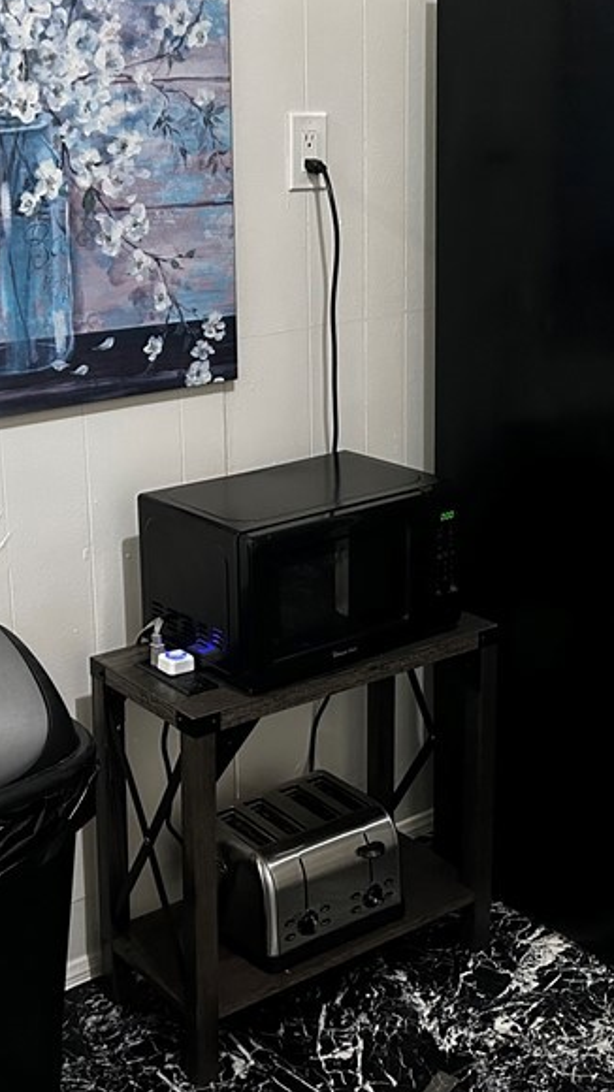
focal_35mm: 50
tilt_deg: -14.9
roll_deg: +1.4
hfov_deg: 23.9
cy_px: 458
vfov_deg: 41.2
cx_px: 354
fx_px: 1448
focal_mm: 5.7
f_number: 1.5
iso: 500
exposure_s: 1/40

---------------

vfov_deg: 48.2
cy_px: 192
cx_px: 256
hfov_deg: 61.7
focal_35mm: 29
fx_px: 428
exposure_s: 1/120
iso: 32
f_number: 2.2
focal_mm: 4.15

---------------

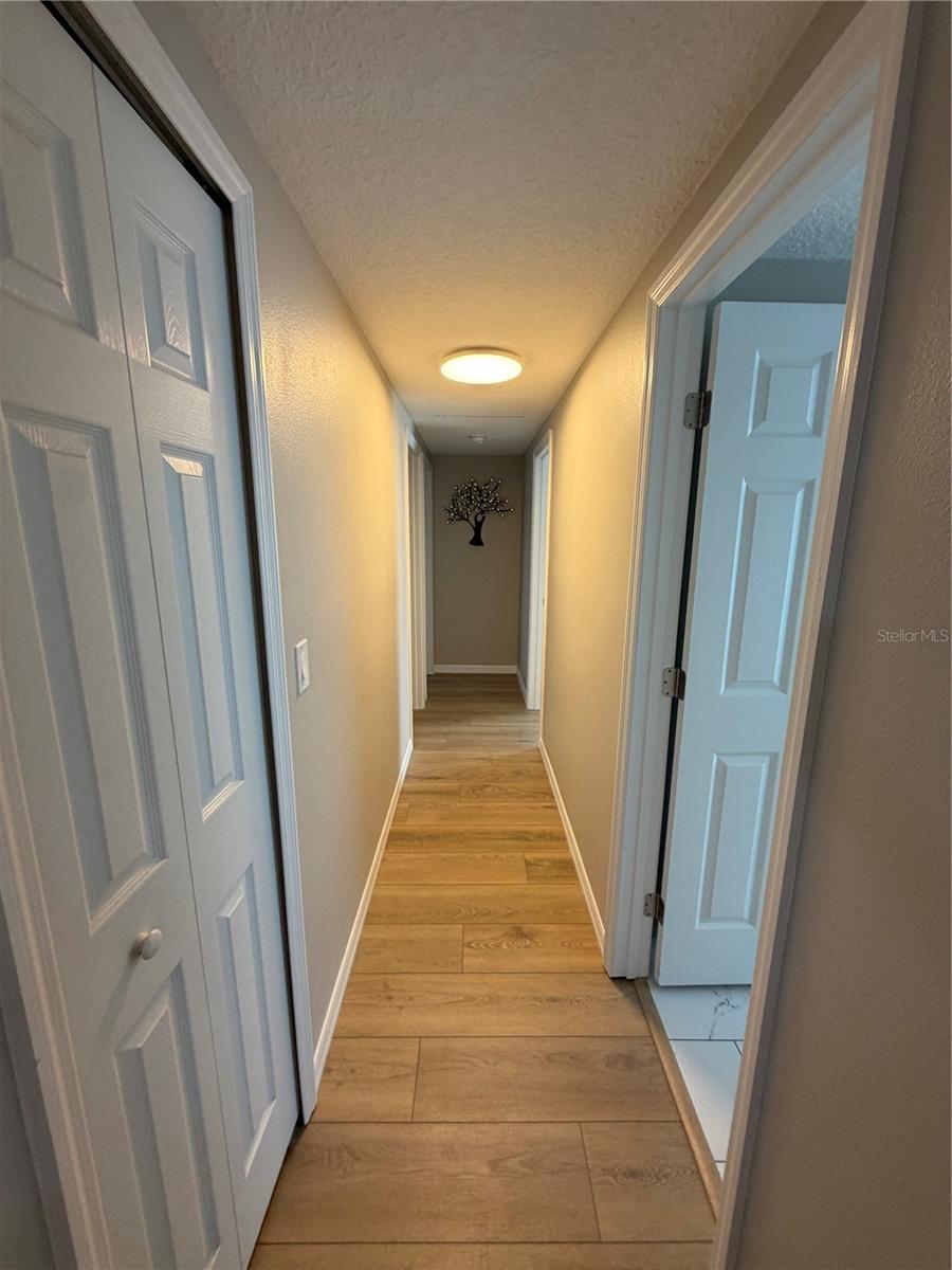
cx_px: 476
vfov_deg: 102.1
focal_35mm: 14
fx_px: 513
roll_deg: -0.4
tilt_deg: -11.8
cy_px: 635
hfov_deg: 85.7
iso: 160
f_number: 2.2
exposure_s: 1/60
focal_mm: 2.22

---------------

Here the job is to set down exactly the lines of the material above that fall between the one with "focal_35mm: 50" and the one with "exposure_s: 1/40", inclusive, and nothing beyond them.

focal_35mm: 50
tilt_deg: -14.9
roll_deg: +1.4
hfov_deg: 23.9
cy_px: 458
vfov_deg: 41.2
cx_px: 354
fx_px: 1448
focal_mm: 5.7
f_number: 1.5
iso: 500
exposure_s: 1/40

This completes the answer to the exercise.